== PROVIDED DATA
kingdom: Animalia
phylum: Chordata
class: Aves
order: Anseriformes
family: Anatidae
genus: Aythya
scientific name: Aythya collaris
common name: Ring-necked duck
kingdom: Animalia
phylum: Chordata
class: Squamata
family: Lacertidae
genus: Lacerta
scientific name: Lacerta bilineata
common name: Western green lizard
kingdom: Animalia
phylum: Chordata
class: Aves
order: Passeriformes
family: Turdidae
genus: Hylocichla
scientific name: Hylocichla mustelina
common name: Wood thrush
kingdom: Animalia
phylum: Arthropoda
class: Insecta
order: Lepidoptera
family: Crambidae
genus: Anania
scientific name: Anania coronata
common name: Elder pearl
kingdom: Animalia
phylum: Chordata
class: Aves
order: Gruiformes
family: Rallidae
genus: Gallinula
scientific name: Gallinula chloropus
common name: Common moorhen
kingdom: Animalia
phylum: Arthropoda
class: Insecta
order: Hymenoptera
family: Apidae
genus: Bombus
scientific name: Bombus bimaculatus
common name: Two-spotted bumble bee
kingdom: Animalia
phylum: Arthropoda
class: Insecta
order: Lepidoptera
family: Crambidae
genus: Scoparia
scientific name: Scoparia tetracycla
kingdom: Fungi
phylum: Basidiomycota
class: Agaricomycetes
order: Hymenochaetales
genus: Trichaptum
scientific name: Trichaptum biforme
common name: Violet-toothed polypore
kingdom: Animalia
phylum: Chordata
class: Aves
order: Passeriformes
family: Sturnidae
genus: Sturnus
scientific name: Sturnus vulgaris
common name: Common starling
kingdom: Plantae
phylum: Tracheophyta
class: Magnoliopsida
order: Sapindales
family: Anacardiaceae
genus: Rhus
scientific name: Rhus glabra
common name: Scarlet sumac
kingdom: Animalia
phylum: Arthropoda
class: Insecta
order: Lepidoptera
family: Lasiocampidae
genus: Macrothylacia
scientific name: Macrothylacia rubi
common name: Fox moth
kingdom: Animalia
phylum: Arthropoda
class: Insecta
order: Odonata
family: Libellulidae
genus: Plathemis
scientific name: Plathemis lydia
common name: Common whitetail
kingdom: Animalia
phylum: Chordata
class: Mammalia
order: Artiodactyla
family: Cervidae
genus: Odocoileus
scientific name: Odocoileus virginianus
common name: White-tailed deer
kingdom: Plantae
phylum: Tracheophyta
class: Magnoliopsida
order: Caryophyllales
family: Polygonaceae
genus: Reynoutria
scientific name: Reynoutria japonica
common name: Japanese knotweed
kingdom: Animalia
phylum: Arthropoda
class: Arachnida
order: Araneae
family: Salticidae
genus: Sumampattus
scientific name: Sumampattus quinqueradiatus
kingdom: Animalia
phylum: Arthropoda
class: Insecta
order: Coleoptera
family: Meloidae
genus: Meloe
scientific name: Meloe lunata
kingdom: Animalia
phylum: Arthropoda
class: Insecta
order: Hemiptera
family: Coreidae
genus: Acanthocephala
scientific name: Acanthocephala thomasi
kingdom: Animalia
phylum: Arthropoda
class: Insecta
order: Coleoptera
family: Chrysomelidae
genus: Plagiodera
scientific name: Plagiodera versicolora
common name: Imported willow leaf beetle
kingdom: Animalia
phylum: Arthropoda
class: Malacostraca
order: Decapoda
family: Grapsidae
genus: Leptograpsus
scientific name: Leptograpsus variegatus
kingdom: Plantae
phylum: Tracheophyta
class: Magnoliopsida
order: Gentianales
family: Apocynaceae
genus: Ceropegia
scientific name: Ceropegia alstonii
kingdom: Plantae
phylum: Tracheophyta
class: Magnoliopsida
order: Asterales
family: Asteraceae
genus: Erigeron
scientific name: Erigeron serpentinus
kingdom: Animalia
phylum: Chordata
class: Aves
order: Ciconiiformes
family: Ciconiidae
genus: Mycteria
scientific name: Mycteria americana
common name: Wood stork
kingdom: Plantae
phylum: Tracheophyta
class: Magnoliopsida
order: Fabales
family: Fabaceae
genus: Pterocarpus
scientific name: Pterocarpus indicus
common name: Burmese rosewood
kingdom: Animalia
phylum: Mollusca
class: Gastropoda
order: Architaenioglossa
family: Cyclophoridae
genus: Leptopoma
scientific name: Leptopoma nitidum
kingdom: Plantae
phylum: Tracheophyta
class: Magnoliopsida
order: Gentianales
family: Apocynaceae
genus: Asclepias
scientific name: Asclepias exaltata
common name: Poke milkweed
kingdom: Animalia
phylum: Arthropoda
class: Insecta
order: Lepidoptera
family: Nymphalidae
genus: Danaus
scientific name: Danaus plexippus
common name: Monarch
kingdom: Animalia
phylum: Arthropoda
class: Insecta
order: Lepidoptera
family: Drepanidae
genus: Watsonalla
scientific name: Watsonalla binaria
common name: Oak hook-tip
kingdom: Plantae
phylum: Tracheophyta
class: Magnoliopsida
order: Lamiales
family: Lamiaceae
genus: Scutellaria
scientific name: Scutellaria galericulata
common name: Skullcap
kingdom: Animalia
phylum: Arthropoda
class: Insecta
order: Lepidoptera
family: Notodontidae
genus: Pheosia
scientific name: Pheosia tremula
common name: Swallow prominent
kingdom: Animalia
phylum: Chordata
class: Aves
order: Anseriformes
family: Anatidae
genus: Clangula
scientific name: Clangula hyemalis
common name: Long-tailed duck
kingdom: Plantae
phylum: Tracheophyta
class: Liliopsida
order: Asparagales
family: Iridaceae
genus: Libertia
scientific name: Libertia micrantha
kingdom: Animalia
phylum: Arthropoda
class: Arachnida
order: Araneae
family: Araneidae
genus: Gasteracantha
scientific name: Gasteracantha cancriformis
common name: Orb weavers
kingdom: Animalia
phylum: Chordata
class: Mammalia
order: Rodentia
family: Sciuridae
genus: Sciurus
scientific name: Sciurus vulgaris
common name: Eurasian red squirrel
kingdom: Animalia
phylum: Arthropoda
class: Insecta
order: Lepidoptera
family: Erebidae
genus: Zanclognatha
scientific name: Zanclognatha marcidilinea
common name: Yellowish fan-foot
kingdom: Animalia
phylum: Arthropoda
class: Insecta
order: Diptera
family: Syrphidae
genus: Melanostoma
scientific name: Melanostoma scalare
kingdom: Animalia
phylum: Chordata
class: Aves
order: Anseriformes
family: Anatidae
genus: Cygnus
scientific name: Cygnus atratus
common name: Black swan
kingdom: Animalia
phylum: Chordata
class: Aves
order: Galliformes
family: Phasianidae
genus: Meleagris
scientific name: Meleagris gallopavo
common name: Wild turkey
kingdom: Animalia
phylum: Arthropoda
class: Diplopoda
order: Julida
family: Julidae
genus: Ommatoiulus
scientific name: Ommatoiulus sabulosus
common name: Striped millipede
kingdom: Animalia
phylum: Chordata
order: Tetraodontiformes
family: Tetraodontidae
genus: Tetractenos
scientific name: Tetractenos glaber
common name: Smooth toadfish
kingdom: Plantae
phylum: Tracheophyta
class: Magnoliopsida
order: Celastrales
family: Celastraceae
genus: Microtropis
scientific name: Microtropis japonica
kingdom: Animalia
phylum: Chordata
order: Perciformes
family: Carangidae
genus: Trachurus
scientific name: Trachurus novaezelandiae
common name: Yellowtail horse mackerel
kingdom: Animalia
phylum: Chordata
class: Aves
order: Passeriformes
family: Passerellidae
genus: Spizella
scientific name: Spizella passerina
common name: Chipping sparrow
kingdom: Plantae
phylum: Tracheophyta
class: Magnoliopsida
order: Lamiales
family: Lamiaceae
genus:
====
Reproduce the entire listing above, line for line, with nothing changed.

- [SOLUTION TO THIS PROBLEM]
kingdom: Animalia
phylum: Chordata
class: Aves
order: Anseriformes
family: Anatidae
genus: Aythya
scientific name: Aythya collaris
common name: Ring-necked duck
kingdom: Animalia
phylum: Chordata
class: Squamata
family: Lacertidae
genus: Lacerta
scientific name: Lacerta bilineata
common name: Western green lizard
kingdom: Animalia
phylum: Chordata
class: Aves
order: Passeriformes
family: Turdidae
genus: Hylocichla
scientific name: Hylocichla mustelina
common name: Wood thrush
kingdom: Animalia
phylum: Arthropoda
class: Insecta
order: Lepidoptera
family: Crambidae
genus: Anania
scientific name: Anania coronata
common name: Elder pearl
kingdom: Animalia
phylum: Chordata
class: Aves
order: Gruiformes
family: Rallidae
genus: Gallinula
scientific name: Gallinula chloropus
common name: Common moorhen
kingdom: Animalia
phylum: Arthropoda
class: Insecta
order: Hymenoptera
family: Apidae
genus: Bombus
scientific name: Bombus bimaculatus
common name: Two-spotted bumble bee
kingdom: Animalia
phylum: Arthropoda
class: Insecta
order: Lepidoptera
family: Crambidae
genus: Scoparia
scientific name: Scoparia tetracycla
kingdom: Fungi
phylum: Basidiomycota
class: Agaricomycetes
order: Hymenochaetales
genus: Trichaptum
scientific name: Trichaptum biforme
common name: Violet-toothed polypore
kingdom: Animalia
phylum: Chordata
class: Aves
order: Passeriformes
family: Sturnidae
genus: Sturnus
scientific name: Sturnus vulgaris
common name: Common starling
kingdom: Plantae
phylum: Tracheophyta
class: Magnoliopsida
order: Sapindales
family: Anacardiaceae
genus: Rhus
scientific name: Rhus glabra
common name: Scarlet sumac
kingdom: Animalia
phylum: Arthropoda
class: Insecta
order: Lepidoptera
family: Lasiocampidae
genus: Macrothylacia
scientific name: Macrothylacia rubi
common name: Fox moth
kingdom: Animalia
phylum: Arthropoda
class: Insecta
order: Odonata
family: Libellulidae
genus: Plathemis
scientific name: Plathemis lydia
common name: Common whitetail
kingdom: Animalia
phylum: Chordata
class: Mammalia
order: Artiodactyla
family: Cervidae
genus: Odocoileus
scientific name: Odocoileus virginianus
common name: White-tailed deer
kingdom: Plantae
phylum: Tracheophyta
class: Magnoliopsida
order: Caryophyllales
family: Polygonaceae
genus: Reynoutria
scientific name: Reynoutria japonica
common name: Japanese knotweed
kingdom: Animalia
phylum: Arthropoda
class: Arachnida
order: Araneae
family: Salticidae
genus: Sumampattus
scientific name: Sumampattus quinqueradiatus
kingdom: Animalia
phylum: Arthropoda
class: Insecta
order: Coleoptera
family: Meloidae
genus: Meloe
scientific name: Meloe lunata
kingdom: Animalia
phylum: Arthropoda
class: Insecta
order: Hemiptera
family: Coreidae
genus: Acanthocephala
scientific name: Acanthocephala thomasi
kingdom: Animalia
phylum: Arthropoda
class: Insecta
order: Coleoptera
family: Chrysomelidae
genus: Plagiodera
scientific name: Plagiodera versicolora
common name: Imported willow leaf beetle
kingdom: Animalia
phylum: Arthropoda
class: Malacostraca
order: Decapoda
family: Grapsidae
genus: Leptograpsus
scientific name: Leptograpsus variegatus
kingdom: Plantae
phylum: Tracheophyta
class: Magnoliopsida
order: Gentianales
family: Apocynaceae
genus: Ceropegia
scientific name: Ceropegia alstonii
kingdom: Plantae
phylum: Tracheophyta
class: Magnoliopsida
order: Asterales
family: Asteraceae
genus: Erigeron
scientific name: Erigeron serpentinus
kingdom: Animalia
phylum: Chordata
class: Aves
order: Ciconiiformes
family: Ciconiidae
genus: Mycteria
scientific name: Mycteria americana
common name: Wood stork
kingdom: Plantae
phylum: Tracheophyta
class: Magnoliopsida
order: Fabales
family: Fabaceae
genus: Pterocarpus
scientific name: Pterocarpus indicus
common name: Burmese rosewood
kingdom: Animalia
phylum: Mollusca
class: Gastropoda
order: Architaenioglossa
family: Cyclophoridae
genus: Leptopoma
scientific name: Leptopoma nitidum
kingdom: Plantae
phylum: Tracheophyta
class: Magnoliopsida
order: Gentianales
family: Apocynaceae
genus: Asclepias
scientific name: Asclepias exaltata
common name: Poke milkweed
kingdom: Animalia
phylum: Arthropoda
class: Insecta
order: Lepidoptera
family: Nymphalidae
genus: Danaus
scientific name: Danaus plexippus
common name: Monarch
kingdom: Animalia
phylum: Arthropoda
class: Insecta
order: Lepidoptera
family: Drepanidae
genus: Watsonalla
scientific name: Watsonalla binaria
common name: Oak hook-tip
kingdom: Plantae
phylum: Tracheophyta
class: Magnoliopsida
order: Lamiales
family: Lamiaceae
genus: Scutellaria
scientific name: Scutellaria galericulata
common name: Skullcap
kingdom: Animalia
phylum: Arthropoda
class: Insecta
order: Lepidoptera
family: Notodontidae
genus: Pheosia
scientific name: Pheosia tremula
common name: Swallow prominent
kingdom: Animalia
phylum: Chordata
class: Aves
order: Anseriformes
family: Anatidae
genus: Clangula
scientific name: Clangula hyemalis
common name: Long-tailed duck
kingdom: Plantae
phylum: Tracheophyta
class: Liliopsida
order: Asparagales
family: Iridaceae
genus: Libertia
scientific name: Libertia micrantha
kingdom: Animalia
phylum: Arthropoda
class: Arachnida
order: Araneae
family: Araneidae
genus: Gasteracantha
scientific name: Gasteracantha cancriformis
common name: Orb weavers
kingdom: Animalia
phylum: Chordata
class: Mammalia
order: Rodentia
family: Sciuridae
genus: Sciurus
scientific name: Sciurus vulgaris
common name: Eurasian red squirrel
kingdom: Animalia
phylum: Arthropoda
class: Insecta
order: Lepidoptera
family: Erebidae
genus: Zanclognatha
scientific name: Zanclognatha marcidilinea
common name: Yellowish fan-foot
kingdom: Animalia
phylum: Arthropoda
class: Insecta
order: Diptera
family: Syrphidae
genus: Melanostoma
scientific name: Melanostoma scalare
kingdom: Animalia
phylum: Chordata
class: Aves
order: Anseriformes
family: Anatidae
genus: Cygnus
scientific name: Cygnus atratus
common name: Black swan
kingdom: Animalia
phylum: Chordata
class: Aves
order: Galliformes
family: Phasianidae
genus: Meleagris
scientific name: Meleagris gallopavo
common name: Wild turkey
kingdom: Animalia
phylum: Arthropoda
class: Diplopoda
order: Julida
family: Julidae
genus: Ommatoiulus
scientific name: Ommatoiulus sabulosus
common name: Striped millipede
kingdom: Animalia
phylum: Chordata
order: Tetraodontiformes
family: Tetraodontidae
genus: Tetractenos
scientific name: Tetractenos glaber
common name: Smooth toadfish
kingdom: Plantae
phylum: Tracheophyta
class: Magnoliopsida
order: Celastrales
family: Celastraceae
genus: Microtropis
scientific name: Microtropis japonica
kingdom: Animalia
phylum: Chordata
order: Perciformes
family: Carangidae
genus: Trachurus
scientific name: Trachurus novaezelandiae
common name: Yellowtail horse mackerel
kingdom: Animalia
phylum: Chordata
class: Aves
order: Passeriformes
family: Passerellidae
genus: Spizella
scientific name: Spizella passerina
common name: Chipping sparrow
kingdom: Plantae
phylum: Tracheophyta
class: Magnoliopsida
order: Lamiales
family: Lamiaceae
genus:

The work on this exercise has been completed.